Vitamin C found in pineapples and oranges helps neutralize free radicals in your body and. Free radicals cause chronic diseases like cancer or heart disease. Vitamin C also helps your body fight off coughs and colds.
Pineapple contains Manganese, Vitamin b6, Vitamin b1 and Copper.
Our family never buys bottles of fruit juices at home. I find it more cost efficient to just juice fresh fruits and get the benefits of fresh enzymes such as bromelain from pineapples. Enzymes like bromelain help enhance digestion by keeping the digestive tract healthy. Interestingly, bromelain also helps suppress cough and colds.

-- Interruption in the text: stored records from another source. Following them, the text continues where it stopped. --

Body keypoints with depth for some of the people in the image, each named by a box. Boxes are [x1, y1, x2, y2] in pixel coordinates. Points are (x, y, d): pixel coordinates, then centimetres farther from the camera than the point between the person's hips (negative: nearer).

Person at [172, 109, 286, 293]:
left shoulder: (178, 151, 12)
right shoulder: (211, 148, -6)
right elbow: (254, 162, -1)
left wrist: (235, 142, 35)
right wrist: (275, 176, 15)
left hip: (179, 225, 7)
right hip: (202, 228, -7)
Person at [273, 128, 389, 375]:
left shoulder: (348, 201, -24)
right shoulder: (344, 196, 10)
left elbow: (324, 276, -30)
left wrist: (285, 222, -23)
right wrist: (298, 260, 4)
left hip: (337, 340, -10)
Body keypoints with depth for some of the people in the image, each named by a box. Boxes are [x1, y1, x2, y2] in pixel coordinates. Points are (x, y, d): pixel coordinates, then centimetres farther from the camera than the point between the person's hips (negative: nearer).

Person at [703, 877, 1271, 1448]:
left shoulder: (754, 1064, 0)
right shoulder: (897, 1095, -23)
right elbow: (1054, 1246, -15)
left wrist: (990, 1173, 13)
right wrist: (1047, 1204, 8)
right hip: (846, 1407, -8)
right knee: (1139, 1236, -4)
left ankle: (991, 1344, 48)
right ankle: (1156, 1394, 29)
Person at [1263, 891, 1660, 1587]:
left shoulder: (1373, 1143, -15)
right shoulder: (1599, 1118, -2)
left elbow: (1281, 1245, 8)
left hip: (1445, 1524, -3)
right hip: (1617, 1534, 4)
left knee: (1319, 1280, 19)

To get the most out of your pineapples, choose pineapples that are heavy in size. They should be free of spots, bruises and darkened eyes. Choose a pineapple with a fragrant smell at the stem end. Avoid pineapples that smell musty, fermented or sour. Cut- up pineapples should be stored in the refrigerator in an airtight container. It can actually retain its nutrients up to 6 days with proper storage according to a study done in the Journal of Food and Agricultural Chemistry.
Interestingly, a study done in University of Innsbruck Austria found that as pineapples and oranges ripen to the point of spoilage, the antioxidant levels actually increase. So, enjoy your fruits when they fully ripen.

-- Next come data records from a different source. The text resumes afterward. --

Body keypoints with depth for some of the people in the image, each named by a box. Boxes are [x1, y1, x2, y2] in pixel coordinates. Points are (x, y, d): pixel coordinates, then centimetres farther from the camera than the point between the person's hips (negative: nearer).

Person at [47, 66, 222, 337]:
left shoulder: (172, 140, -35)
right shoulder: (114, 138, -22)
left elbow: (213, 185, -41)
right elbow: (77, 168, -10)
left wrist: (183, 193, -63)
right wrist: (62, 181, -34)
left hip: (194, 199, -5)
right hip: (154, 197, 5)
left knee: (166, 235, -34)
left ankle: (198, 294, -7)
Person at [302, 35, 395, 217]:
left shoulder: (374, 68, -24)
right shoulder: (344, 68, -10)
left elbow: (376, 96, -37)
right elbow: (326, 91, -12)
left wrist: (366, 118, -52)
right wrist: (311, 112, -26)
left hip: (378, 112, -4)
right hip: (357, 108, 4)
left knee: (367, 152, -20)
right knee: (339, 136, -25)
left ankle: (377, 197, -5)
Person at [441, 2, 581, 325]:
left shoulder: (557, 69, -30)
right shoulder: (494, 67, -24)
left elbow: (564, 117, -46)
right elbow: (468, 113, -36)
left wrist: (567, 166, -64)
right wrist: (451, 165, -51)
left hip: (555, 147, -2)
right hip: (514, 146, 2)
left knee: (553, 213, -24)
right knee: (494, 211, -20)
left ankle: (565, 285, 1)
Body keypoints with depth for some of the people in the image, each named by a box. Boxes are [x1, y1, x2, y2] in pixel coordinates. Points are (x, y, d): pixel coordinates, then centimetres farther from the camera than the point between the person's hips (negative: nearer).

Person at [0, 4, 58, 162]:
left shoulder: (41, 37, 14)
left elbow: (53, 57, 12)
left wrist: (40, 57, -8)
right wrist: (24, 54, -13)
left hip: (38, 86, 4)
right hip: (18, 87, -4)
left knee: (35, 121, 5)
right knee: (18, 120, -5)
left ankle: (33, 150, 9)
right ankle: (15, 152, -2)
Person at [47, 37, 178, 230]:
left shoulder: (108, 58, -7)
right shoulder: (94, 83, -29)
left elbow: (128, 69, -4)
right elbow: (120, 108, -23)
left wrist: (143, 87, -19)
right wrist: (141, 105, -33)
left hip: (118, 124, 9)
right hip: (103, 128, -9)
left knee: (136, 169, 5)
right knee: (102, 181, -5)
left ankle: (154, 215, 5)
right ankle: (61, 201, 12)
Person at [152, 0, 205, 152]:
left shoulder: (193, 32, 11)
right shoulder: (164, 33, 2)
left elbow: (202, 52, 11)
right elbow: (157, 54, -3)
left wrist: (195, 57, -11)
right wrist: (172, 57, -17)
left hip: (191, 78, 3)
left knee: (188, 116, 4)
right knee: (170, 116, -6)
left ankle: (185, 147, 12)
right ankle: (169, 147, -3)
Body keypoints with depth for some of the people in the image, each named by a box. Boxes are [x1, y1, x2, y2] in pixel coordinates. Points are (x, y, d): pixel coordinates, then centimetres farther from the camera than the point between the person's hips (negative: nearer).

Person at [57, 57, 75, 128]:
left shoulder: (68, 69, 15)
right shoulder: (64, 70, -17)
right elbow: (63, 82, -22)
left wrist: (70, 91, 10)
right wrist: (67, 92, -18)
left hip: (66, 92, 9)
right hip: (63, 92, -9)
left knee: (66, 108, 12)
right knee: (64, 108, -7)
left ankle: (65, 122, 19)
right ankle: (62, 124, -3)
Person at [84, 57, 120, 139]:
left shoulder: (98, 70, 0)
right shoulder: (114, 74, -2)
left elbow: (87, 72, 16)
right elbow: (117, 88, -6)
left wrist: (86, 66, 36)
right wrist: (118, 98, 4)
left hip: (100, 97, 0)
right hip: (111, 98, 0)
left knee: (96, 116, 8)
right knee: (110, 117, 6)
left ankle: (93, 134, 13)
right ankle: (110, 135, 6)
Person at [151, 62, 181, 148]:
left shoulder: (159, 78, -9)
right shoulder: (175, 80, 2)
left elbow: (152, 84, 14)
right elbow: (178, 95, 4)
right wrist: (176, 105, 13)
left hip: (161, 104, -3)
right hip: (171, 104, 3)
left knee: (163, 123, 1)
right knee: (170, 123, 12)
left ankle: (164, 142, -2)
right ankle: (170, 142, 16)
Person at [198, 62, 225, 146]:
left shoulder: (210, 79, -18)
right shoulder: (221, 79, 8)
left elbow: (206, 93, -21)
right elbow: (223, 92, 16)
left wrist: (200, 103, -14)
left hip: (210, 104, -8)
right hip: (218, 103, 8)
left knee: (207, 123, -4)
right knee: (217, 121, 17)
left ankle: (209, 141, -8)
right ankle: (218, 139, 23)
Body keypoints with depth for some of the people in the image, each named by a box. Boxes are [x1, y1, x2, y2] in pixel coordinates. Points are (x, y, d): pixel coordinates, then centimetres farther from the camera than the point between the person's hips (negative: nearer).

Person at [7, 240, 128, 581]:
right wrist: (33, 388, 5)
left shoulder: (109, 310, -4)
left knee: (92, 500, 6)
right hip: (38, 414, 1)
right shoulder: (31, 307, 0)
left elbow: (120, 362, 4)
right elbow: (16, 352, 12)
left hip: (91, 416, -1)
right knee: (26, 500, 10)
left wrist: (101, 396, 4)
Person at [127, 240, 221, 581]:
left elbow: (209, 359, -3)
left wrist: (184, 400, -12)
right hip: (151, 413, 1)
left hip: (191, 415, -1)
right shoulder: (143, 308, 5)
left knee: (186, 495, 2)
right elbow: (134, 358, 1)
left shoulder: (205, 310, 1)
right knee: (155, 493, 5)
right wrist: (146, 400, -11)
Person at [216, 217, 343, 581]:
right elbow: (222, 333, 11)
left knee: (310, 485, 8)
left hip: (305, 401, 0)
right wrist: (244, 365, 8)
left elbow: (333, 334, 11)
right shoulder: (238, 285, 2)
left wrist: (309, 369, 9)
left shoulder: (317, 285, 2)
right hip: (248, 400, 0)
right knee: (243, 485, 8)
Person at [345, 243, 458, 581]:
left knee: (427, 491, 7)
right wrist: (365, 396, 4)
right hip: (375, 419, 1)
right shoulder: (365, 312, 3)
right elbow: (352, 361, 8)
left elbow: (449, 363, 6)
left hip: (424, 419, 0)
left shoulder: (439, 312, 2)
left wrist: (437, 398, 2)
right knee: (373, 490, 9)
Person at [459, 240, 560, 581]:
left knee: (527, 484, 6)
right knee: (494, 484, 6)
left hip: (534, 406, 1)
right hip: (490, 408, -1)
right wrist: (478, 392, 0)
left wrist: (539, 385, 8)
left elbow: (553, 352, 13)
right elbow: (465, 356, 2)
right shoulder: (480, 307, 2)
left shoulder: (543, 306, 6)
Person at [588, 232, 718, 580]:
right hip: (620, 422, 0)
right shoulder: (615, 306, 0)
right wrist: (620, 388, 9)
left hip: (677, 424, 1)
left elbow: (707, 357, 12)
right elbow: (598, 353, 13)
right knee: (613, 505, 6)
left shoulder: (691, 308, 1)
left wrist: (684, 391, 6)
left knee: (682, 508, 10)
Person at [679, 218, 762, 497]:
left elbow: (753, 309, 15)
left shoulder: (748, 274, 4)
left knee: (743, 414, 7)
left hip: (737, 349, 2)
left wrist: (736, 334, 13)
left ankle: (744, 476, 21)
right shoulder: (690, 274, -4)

The next time you pick up any processed juices at the supermarket aisle that says Vitamin C, think again. Processed juices are pasteurized to kill harmful bacteria. Vitamin C and enzymes are especially sensitive to heat. You’re no longer maximizing the health benefits of natural enzymes and vitamin C – you’re left with a dose of artificially reduced vitamin C or ascorbic acid.